§ PROBLEM:
The word "Table" may appear in some lines of the data; copy every such line.

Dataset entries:
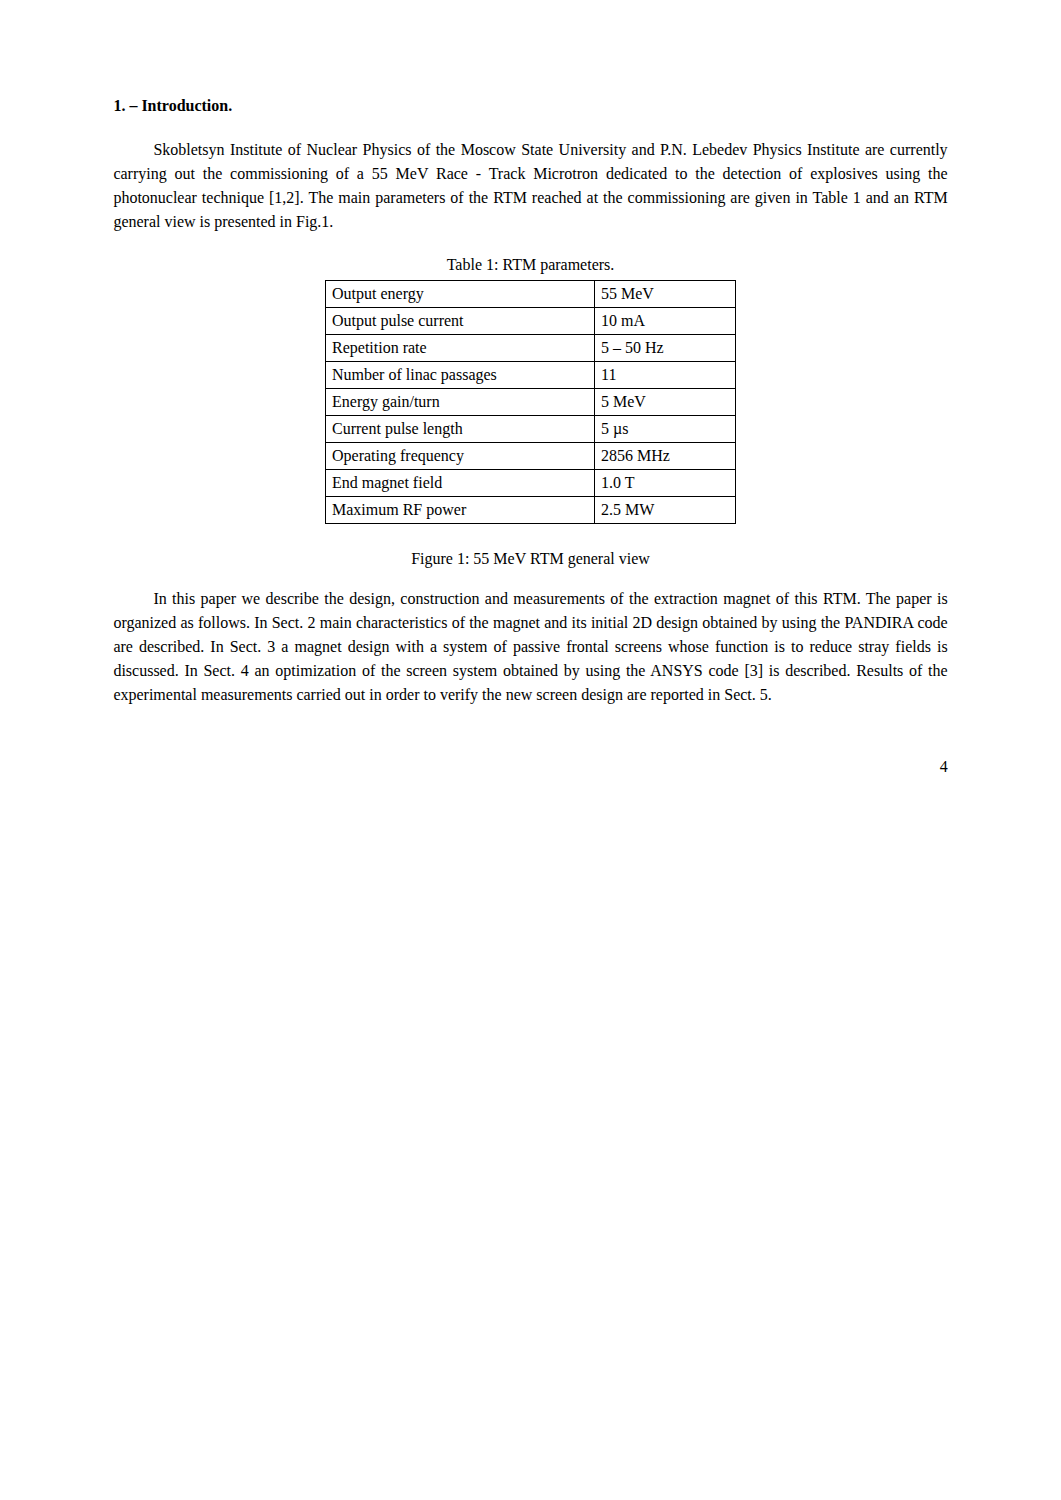1. – Introduction.
Skobletsyn Institute of Nuclear Physics of the Moscow State University and P.N. Lebedev Physics Institute are currently carrying out the commissioning of a 55 MeV Race - Track Microtron dedicated to the detection of explosives using the photonuclear technique [1,2]. The main parameters of the RTM reached at the commissioning are given in Table 1 and an RTM general view is presented in Fig.1.
Table 1: RTM parameters.
| Output energy | 55 MeV |
| Output pulse current | 10 mA |
| Repetition rate | 5 – 50 Hz |
| Number of linac passages | 11 |
| Energy gain/turn | 5 MeV |
| Current pulse length | 5 µs |
| Operating frequency | 2856 MHz |
| End magnet field | 1.0 T |
| Maximum RF power | 2.5 MW |
Figure 1: 55 MeV RTM general view
In this paper we describe the design, construction and measurements of the extraction magnet of this RTM. The paper is organized as follows. In Sect. 2 main characteristics of the magnet and its initial 2D design obtained by using the PANDIRA code are described. In Sect. 3 a magnet design with a system of passive frontal screens whose function is to reduce stray fields is discussed. In Sect. 4 an optimization of the screen system obtained by using the ANSYS code [3] is described. Results of the experimental measurements carried out in order to verify the new screen design are reported in Sect. 5.
4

§ TASK SOLUTION:
Skobletsyn Institute of Nuclear Physics of the Moscow State University and P.N. Lebedev Physics Institute are currently carrying out the commissioning of a 55 MeV Race - Track Microtron dedicated to the detection of explosives using the photonuclear technique [1,2]. The main parameters of the RTM reached at the commissioning are given in Table 1 and an RTM general view is presented in Fig.1.
Table 1: RTM parameters.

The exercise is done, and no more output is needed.